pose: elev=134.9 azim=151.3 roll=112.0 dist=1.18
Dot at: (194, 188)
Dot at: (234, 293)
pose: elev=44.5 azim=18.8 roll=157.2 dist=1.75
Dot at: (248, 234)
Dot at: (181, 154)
_ _ _ _ _ _ _
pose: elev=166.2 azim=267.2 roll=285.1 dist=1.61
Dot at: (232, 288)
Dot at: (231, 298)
_ _ _ _ _ _ _
> [TASK OBJECTIVE]: Return every line from the items above that contains the string "elev", treating uppercase and lowercase letters as different.

> [SOLVED EXERCISE]:
pose: elev=134.9 azim=151.3 roll=112.0 dist=1.18
pose: elev=44.5 azim=18.8 roll=157.2 dist=1.75
pose: elev=166.2 azim=267.2 roll=285.1 dist=1.61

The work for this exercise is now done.